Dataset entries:
________

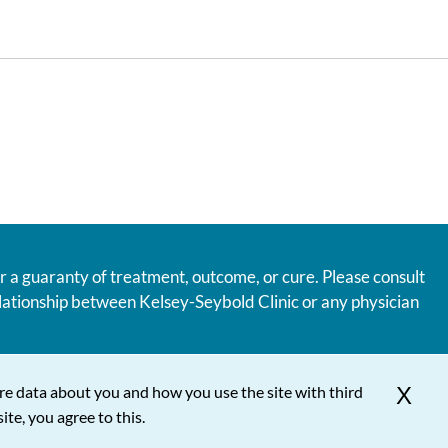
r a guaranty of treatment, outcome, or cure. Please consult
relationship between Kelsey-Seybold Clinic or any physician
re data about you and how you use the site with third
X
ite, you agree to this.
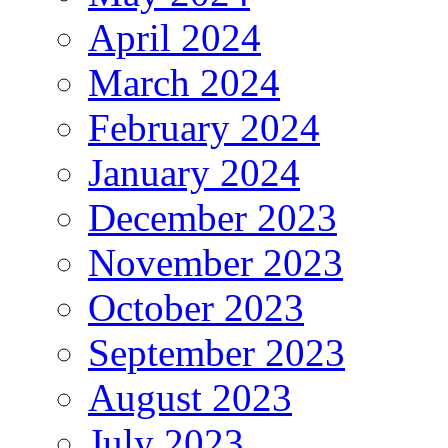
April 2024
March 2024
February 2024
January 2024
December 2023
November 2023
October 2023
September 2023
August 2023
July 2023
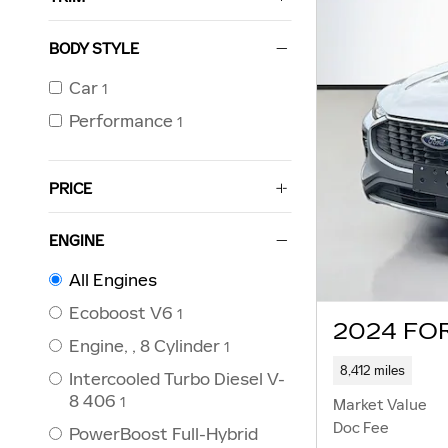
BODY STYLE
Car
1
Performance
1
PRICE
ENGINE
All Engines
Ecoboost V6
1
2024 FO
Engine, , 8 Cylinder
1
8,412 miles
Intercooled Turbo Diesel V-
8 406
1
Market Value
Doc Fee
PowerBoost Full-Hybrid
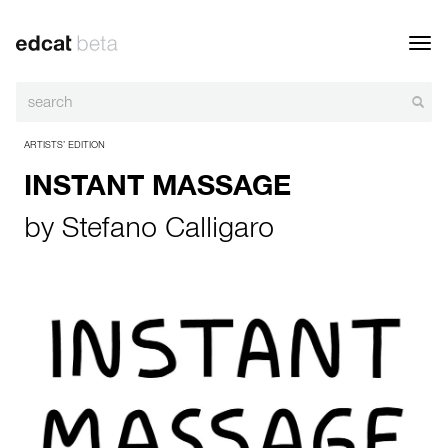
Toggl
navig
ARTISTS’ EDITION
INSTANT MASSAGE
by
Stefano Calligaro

________

Write the lines above out again exactly, excluding every picture.

r a guaranty of treatment, outcome, or cure. Please consult
relationship between Kelsey-Seybold Clinic or any physician
re data about you and how you use the site with third
X
ite, you agree to this.
April 2024
March 2024
February 2024
January 2024
December 2023
November 2023
October 2023
September 2023
August 2023
July 2023
BODY STYLE
Car
1
Performance
1
PRICE
ENGINE
All Engines
Ecoboost V6
1
2024 FO
Engine, , 8 Cylinder
1
8,412 miles
Intercooled Turbo Diesel V-
8 406
1
Market Value
Doc Fee
PowerBoost Full-Hybrid
Toggl
navig
ARTISTS’ EDITION
INSTANT MASSAGE
by
Stefano Calligaro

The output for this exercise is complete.